Os sabiás de madrugada
Tem quem goste, tem quem não goste. E tem quem queira matar os sabiás desembestados cantando de madrugada. A vida é assim, nem todo mundo gosta do que o próximo gosta. E a riqueza da vida é exatamente esta, como perguntava o antigo comercial: o que seria do verde se todos gostassem do amarelo?
Ainda bem que tem para todos os gostos e de todas as maneiras. Entre elas, os sabiás retomaram as madrugadas, no jogo duro da preservação da espécie.
Cada um sabe de si e os sabiás sabem que, se não cantarem nas madrugadas, correm o sério risco de não encontrarem a fêmea de seus sonhos para garantir o futuro da espécie.
A cada ano a cantoria começa mais cedo. No tempo e na hora. Pode ser que seja apenas uma impressão, mas a sensação de que começa mais cedo é quase palpável, nítida e forte, na cantoria, ou piação, varando a madrugada.
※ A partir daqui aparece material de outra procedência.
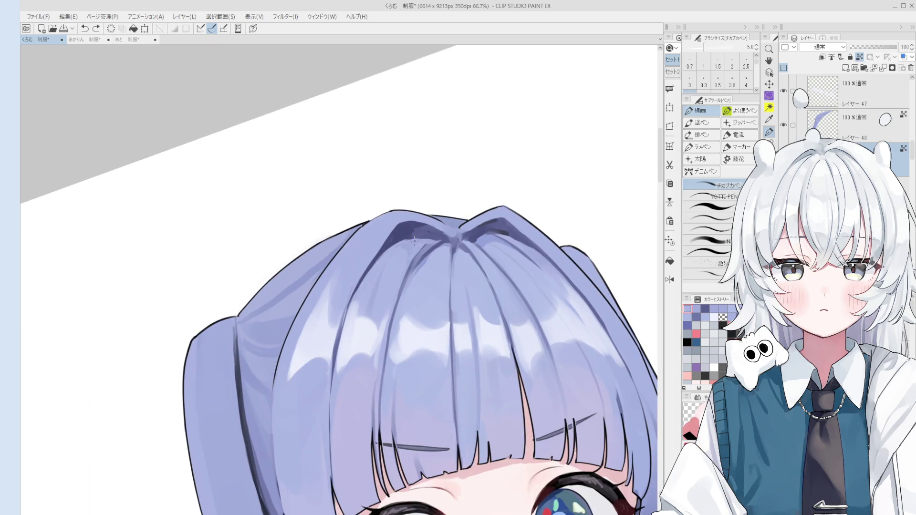
pyautogui.scroll(-1, 420, 239)
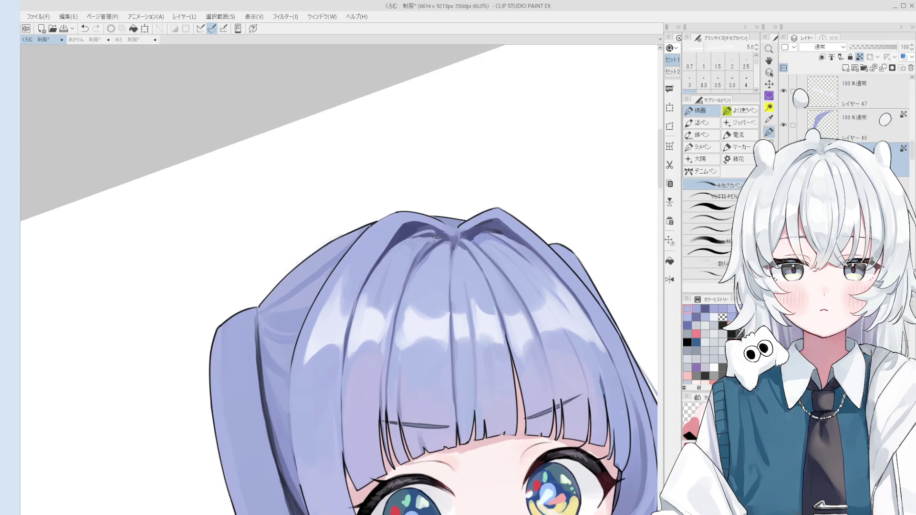
pyautogui.scroll(-1, 434, 238)
pyautogui.press('ctrl+z')
pyautogui.moveTo(423, 241)
pyautogui.mouseDown()
pyautogui.moveTo(466, 270)
pyautogui.moveTo(474, 315)
pyautogui.moveTo(439, 317)
pyautogui.moveTo(380, 290)
pyautogui.mouseUp()
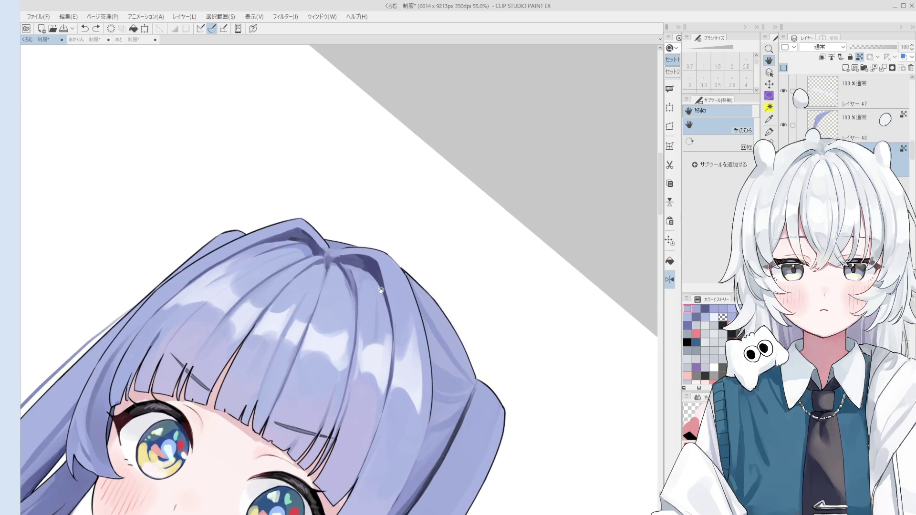
# Blend the hair-top shading at brush size 10–12, lightening the dark shadow at the parting.
pyautogui.press('b')
pyautogui.scroll(4, 367, 292)
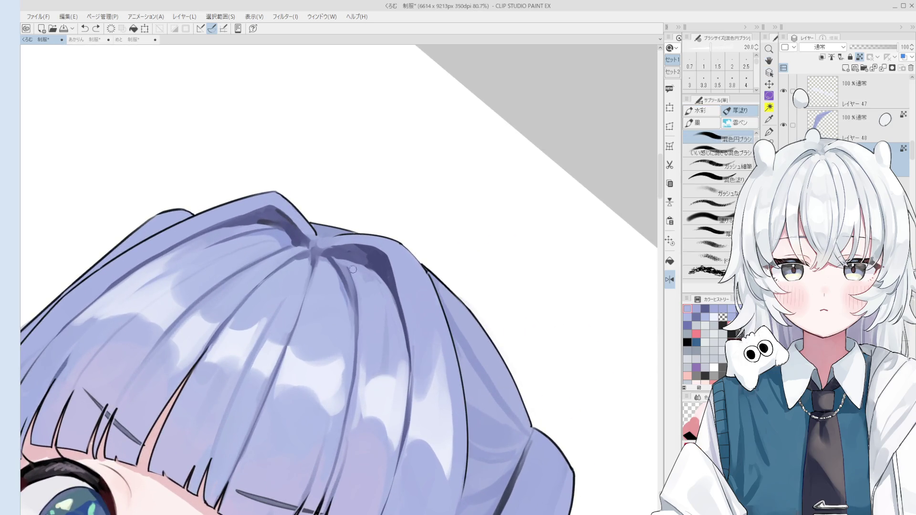
pyautogui.moveTo(366, 275)
pyautogui.mouseDown()
pyautogui.moveTo(373, 282)
pyautogui.moveTo(346, 304)
pyautogui.moveTo(368, 293)
pyautogui.mouseUp()
pyautogui.press('bracketleft')
pyautogui.press('bracketleft')
pyautogui.press('bracketleft')
pyautogui.scroll(2, 347, 304)
pyautogui.scroll(-1, 353, 298)
pyautogui.moveTo(392, 251); pyautogui.dragTo(414, 232)
pyautogui.press('bracketright')
pyautogui.press('bracketright')
pyautogui.press('bracketright')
Quatro da manhã já estão piando. Como eu sei? Depois de uma certa idade, a gente acorda de noite. E ouve as aves na sua faina, na busca da fêmea e da felicidade de acasalar.
Pode mais quem pia mais. A regra dos sabiás é simples e clara. Quem não piar não acasala e a vida pode ficar muito sem graça.
Quem não gosta, não gosta porque não dorme, atrapalhado pelo canto das aves. Quem gosta, gosta pelo mesmo canto que deixa leve a noite e mostra que a vida é feita de muitos momentos, que cada tempo tem seu instante. Na rotina dos sabiás, agora é a hora de encontrar a parceira. E a forma de fazer isso é soltando a voz nas madrugadas. Não sei como as fêmeas escolhem seus companheiros, mas com certeza há de ter regras tão incompreensíveis como as que regem o amor.